Tuesday, November 12, 2024

Re: [electricboats] Cells (modules) are dying.

The 10yr lifespan might be a bit skeptical---I'm still driving my 2011 THINK City car (85kmiles) on its 1st battery pack with date codes of 2010 --- ie. 14 years+ old cells.  I've never had an issue with any of the cells, BMS or modules in the 12 years I've driven the car (knock on wood).  But then I have been pretty lucky.  The furthest I've driven on a charge was about 81 miles maybe 11 years ago.  Then the other day I drove 66 miles and still had about 7 miles range left before the car would shut me down…

I have also been powering my 26' boat with 10 of the same module assemblies for about 10 years now with no issues or degradation that I've seen.  Early on, with the 1st module to power my boat I came out to the marina after being away for a month and found the module had dropped from near 48v to 3vDC.  My heart sank (I had paid about $1000 for it at the time).  I had forgotten to physically disconnect it from the powered-off charger, which drained the module over time.  Not panicking, I pulled it out, took it home and found it was already back at 13v.  Slowly I charged it up to the 30v minimum and then charged at a good charge rate to 48v.  It absorbed rated capacity and all cells tracked.  I was pretty lucky.

A Nasa study on lithium chemistries found that contrary to popular opinion, the cells don't just die when you take them below, say 2.5vpc (e.g. lithium ion).  Rather, they found no irreversible damage until the cell voltage dropped below something like minus 0.4v (guessing).  Essentially this meant that any single cell that under load can only drop to zero volts won't get permanently damaged.  The problem comes when we string these little buggers in series.  In that typical case, even a single module of, say, 12 cells in series runs a significant risk that at least 1 of those cells will reverse voltage if a load is connected up that drains the module (or pack).  Less risk if the cells are all balanced and have nearly identical capacity.

There are ways to eliminate the risk, but all add parts, volume, connections and cost.

 

-MT

 

From: electricboats@groups.io [mailto:electricboats@groups.io] On Behalf Of gsxbearman via groups.io
Sent: Monday, November 11, 2024 3:40 PM
To: electricboats@groups.io
Subject: Re: [electricboats] Cells (modules) are dying.

 

I think that the charging to 100% is only detrimental to NMC batteries, not LFP. But you are correct that all the batteries have about a 10 year lifespan (max for NMC, min for LFP).

The thing to remember about the cycles is that the cycle rating is for degradation down to 80% of original capacity. This is still a very usable battery if this happens before your 10 years ends. Most of the NMC batteries are rated around 2000 to 3000 cycles and LFP around 4000 to 8000 cycles.

The 80% to 20% use/charging is to prolong the cycle life of NMC batteries because the NMC's get most of the charging/discharging degradation in this first and last 20%. The cycle rating is so large on LFP's that there is no need to prolong the cycle life because they will age out before they reach 4000 cycles.
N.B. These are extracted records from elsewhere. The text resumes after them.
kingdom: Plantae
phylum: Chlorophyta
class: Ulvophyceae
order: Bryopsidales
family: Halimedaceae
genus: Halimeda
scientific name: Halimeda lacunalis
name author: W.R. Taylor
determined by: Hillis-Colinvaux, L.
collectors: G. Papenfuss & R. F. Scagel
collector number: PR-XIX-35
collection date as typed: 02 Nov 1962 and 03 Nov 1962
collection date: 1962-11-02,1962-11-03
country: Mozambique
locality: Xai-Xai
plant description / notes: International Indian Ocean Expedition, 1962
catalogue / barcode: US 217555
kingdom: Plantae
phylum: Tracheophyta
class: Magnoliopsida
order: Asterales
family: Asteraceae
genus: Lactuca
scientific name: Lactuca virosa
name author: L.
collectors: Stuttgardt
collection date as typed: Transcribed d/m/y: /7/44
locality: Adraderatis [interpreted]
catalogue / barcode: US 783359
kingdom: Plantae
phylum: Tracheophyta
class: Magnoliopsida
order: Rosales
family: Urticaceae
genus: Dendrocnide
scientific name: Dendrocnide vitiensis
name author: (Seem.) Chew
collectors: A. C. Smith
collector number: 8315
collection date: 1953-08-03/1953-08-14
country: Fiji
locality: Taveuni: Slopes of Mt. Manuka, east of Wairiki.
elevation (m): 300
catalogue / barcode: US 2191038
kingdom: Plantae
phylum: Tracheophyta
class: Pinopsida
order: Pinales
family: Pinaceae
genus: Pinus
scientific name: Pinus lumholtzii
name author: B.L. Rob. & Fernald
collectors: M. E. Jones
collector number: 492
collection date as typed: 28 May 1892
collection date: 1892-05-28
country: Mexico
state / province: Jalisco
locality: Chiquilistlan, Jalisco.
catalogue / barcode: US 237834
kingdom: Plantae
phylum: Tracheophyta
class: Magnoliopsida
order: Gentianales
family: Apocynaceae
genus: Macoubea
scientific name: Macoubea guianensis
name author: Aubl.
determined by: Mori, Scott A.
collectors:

And they don't seem to suffer near as bad degradation in these First and last 20% ranges.

From everything I have read the main detriment to life expectancy is rate of charge/discharge, but with a huge caveat that this rate of discharge/charge is relative to the discharge/charge rating of the battery. So discharging a battery at 2C or 3C that is rated for only a 1C discharge would lead to premature degradation. But discharging that same battery at 0.5C would actually make it last longer.

Float voltage is indeed different on any Lithium batteries, and there shouldn't be constant voltage applied. My Victron solar charger disconnects the charging when the batteries are full (programmable) and then periodically checks the voltage and if it drops reconnects the charger. I can also program what voltage the charger converts from "bulk" charge (fast) to "absorption" charge (slower). I have mine set to do up to about 85% on bulk mode, then on up to 100% on absorption mode.

On a boat you should always follow the "rule of 3rds". 1/3 out, 1/3 back, 1/3 in reserve. I'm going to repeat the most important part KEEEP 1/3 IN RESERVE.

So while it's not advisable to regularly go below 33% on your boat batteries, it will not hurt your LFP's if you do.